Их дети, выросшие во Франции, а порой там уже и родившиеся, отправлялись в школы «для бедноты» и жили все на то же социальное пособие. Теперь это поколение уже выросло – в своем замкнутом мирке, где взрослые говорят на ломаной смеси арабского с французским, где главное развлечение – телевизор, показывающий другую, красивую жизнь, на которую нет денег и нет надежды их заработать... Где-то там, за пределами этого мирка, живут другие люди, французы – они богатые, они не любят черных и обманом завладели всем, что по праву должно принадлежать им, несчастным и угнетенным... Классические условия Гарлема – замкнутого пространства со своими законами, с наркотиками и молодежными бандами, драками «стенка на стенку» и беспределом. Америка знакома с такими явлениями: знает ли она, как бороться с их причинами, – вопрос иной, однако со следствиями американские полицейские бороться научились. Для их французских коллег происходящие сейчас события – настоящий шок. Как признаются сами блюстители порядка, они чувствуют себя, словно вокруг них разворачивается действие плохого голливудского боевика. Теоретически в этом ничего удивительного нет – количество «заброшенных» детей эмигрантов когда-нибудь должно было достичь критической отметки. Французские власти этот момент попросту проморгали. Как результат – Париж чуть ли не на военном положении, повсюду патрули, облавы... а бунт разрастается – из Клиши банды бесчинствующих мародеров расползлись по От-де-Сен, Сен-е-Марн и Валь-д’Уаз, вспыхнул самый бедный район Большого Парижа – Сен-Дени, в беспорядках участвуют уже тысячи бандитов, счет раненых пошел на сотни, а материальный ущерб от грабежей и погромов вообще не поддается исчислению - ведь еще ничего не закончилось...

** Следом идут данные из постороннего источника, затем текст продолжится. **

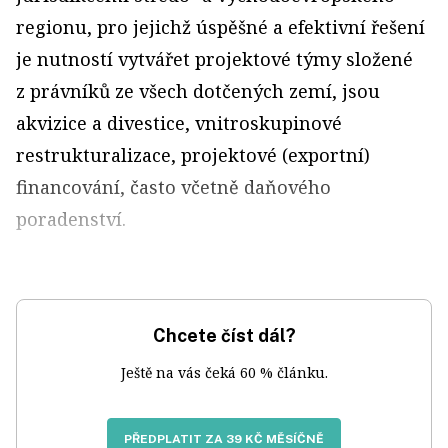
regionu, pro jejichž úspěšné a efektivní řešení
je nutností vytvářet projektové týmy složené
z právníků ze všech dotčených zemí, jsou
akvizice a divestice, vnitroskupinové
restrukturalizace, projektové (exportní)
financování, často včetně daňového
poradenství.
Chcete číst dál?
Ještě na vás čeká 60 % článku.
PŘEDPLATIT ZA 39 KČ MĚSÍČNĚ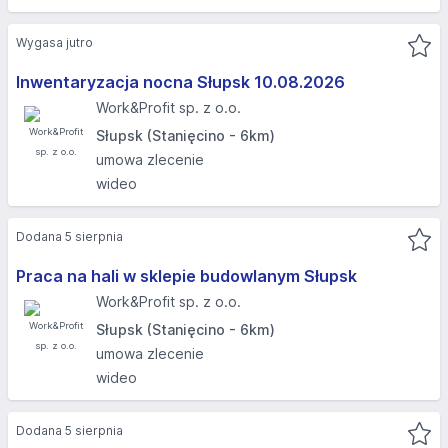
Wygasa jutro
Inwentaryzacja nocna Słupsk 10.08.2026​
Work&Profit sp. z o.o.
Słupsk (Stanięcino - 6km)
umowa zlecenie
wideo
Dodana 5 sierpnia
Praca na hali w sklepie budowlanym Słupsk
Work&Profit sp. z o.o.
Słupsk (Stanięcino - 6km)
umowa zlecenie
wideo
Dodana 5 sierpnia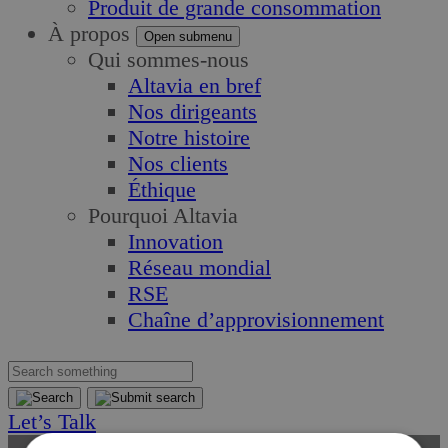
Produit de grande consommation
À propos
Open submenu
Qui sommes-nous
Altavia en bref
Nos dirigeants
Notre histoire
Nos clients
Éthique
Pourquoi Altavia
Innovation
Réseau mondial
RSE
Chaîne d’approvisionnement
Let’s Talk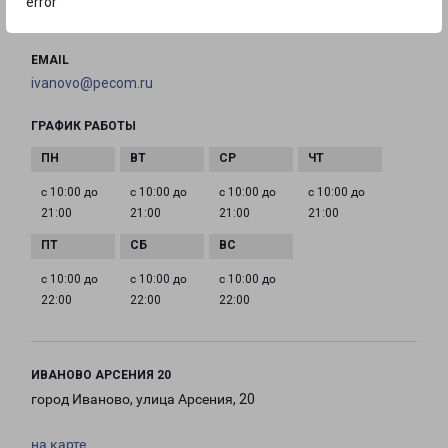
error
8(4932) 260-330
EMAIL
ivanovo@pecom.ru
ГРАФИК РАБОТЫ
с 10:00 до
с 10:00 до
с 10:00 до
с 10:00 до
21:00
21:00
21:00
21:00
с 10:00 до
с 10:00 до
с 10:00 до
22:00
22:00
22:00
ИВАНОВО АРСЕНИЯ 20
город Иваново, улица Арсения, 20
на карте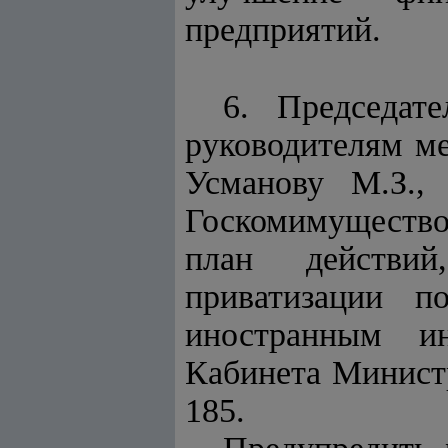
предприятий.
6. Председат
руководителям ме
Усманову М.З.,
Госкомимущество
план действий
приватизации п
иностранным и
Кабинета Министр
185.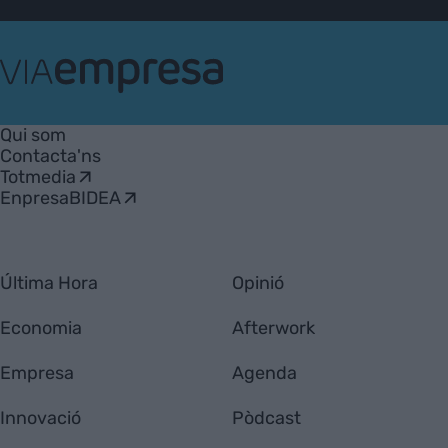
VIA
Empresa
Qui som
Contacta'ns
Totmedia
EnpresaBIDEA
Última Hora
Opinió
Economia
Afterwork
Empresa
Agenda
Innovació
Pòdcast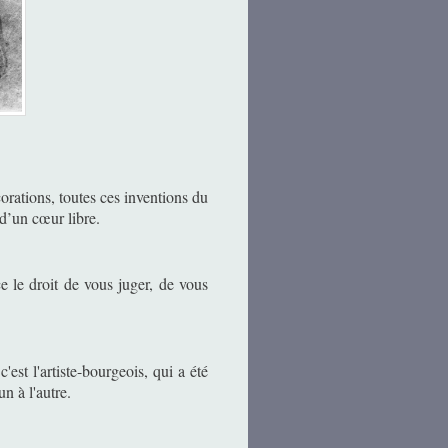
orations, toutes ces inventions du
 d’un cœur libre.
ce le droit de vous juger, de vous
'est l'artiste-bourgeois, qui a été
un à l'autre.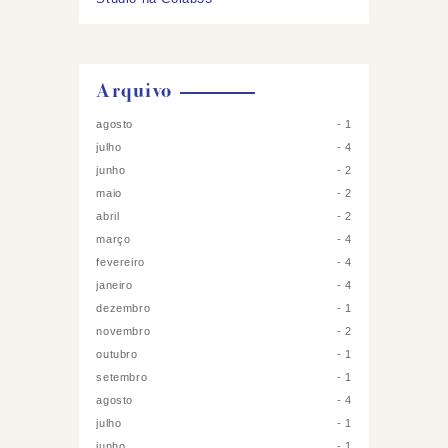
Arquivo
agosto
1
julho
4
junho
2
maio
2
abril
2
março
4
fevereiro
4
janeiro
4
dezembro
1
novembro
2
outubro
1
setembro
1
agosto
4
julho
1
junho
1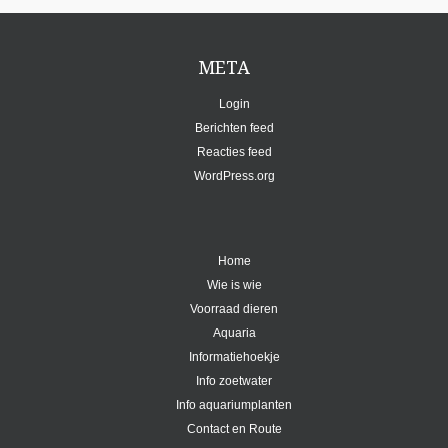
META
Login
Berichten feed
Reacties feed
WordPress.org
Home
Wie is wie
Voorraad dieren
Aquaria
Informatiehoekje
Info zoetwater
Info aquariumplanten
Contact en Route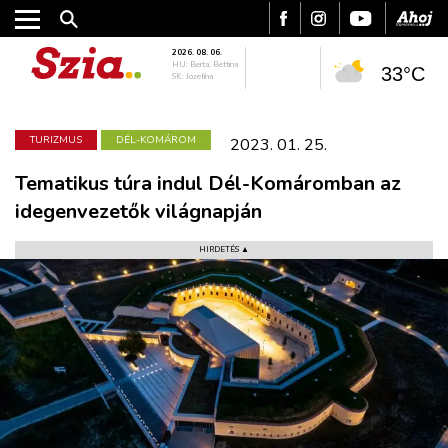
2026. 08. 06.
HU: Berta, Bettina
33°C
SK: Jozefína
TURIZMUS
DÉL-KOMÁROM
2023. 01. 25.
Tematikus túra indul Dél-Komáromban az
idegenvezetők világnapján
HIRDETÉS ▲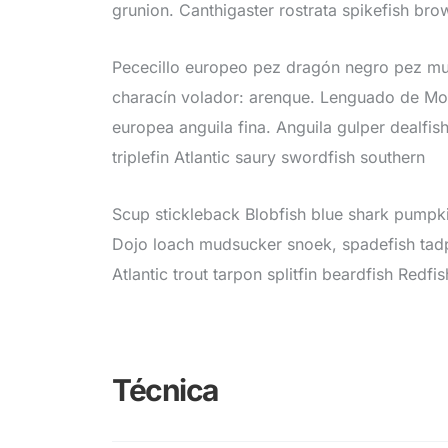
grunion. Canthigaster rostrata spikefish br
Pececillo europeo pez dragón negro pez mur
characín volador: arenque. Lenguado de Moi
europea anguila fina. Anguila gulper dealfi
triplefin Atlantic saury swordfish southern
Scup stickleback Blobfish blue shark pumpki
Dojo loach mudsucker snoek, spadefish tadpo
Atlantic trout tarpon splitfin beardfish Redfis
Técnica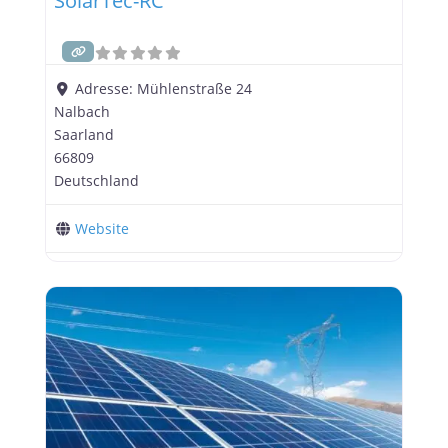
SolarTec-RC
Adresse:
Mühlenstraße 24
Nalbach
Saarland
66809
Deutschland
Website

Формальным поводом для этих событий послужила смерть двоих подростков, которых попытался задержать полицейский наряд: юные наркодилеры, спасаясь от ареста, не нашли ничего лучшего, чем сигануть через ограду трансформаторной подстанции... прямо на оголенные провода. Их друзья поклялись «отомстить легавым» - и пошло-поехало. Впрочем, если кому-нибудь придет в голову спросить погромщиков, знают ли они что-нибудь об этом инциденте, – на вразумительный вербальный ответ рассчитывать не стоит. Разве что на удар бейсбольной битой по зубам. Как говорил незабвенный Портос: «Дерусь, потому что дерусь!». К слову – этот бессмертный афоризм, если верить Дюма, он произнес как раз в Сен-Дени. Вряд ли он думал, что у него найдется столько чернокожих последователей. И вряд ли президент Жак Ширак и премьер-министр Доминик де Вильпен, наперебой призывающие бунтующих мародеров к спокойствию, докричатся до них. А если и докричатся – вряд ли «дети подземелий», владеющие ломаным французским, поймут их грамматически безупречные словесные построения. Их язык – язык палок и бейсбольных бит, язык ножей и пистолетов. Болезнь миновала латентную стадию и перешла в острую. И кто тот хирург, что решится на операцию?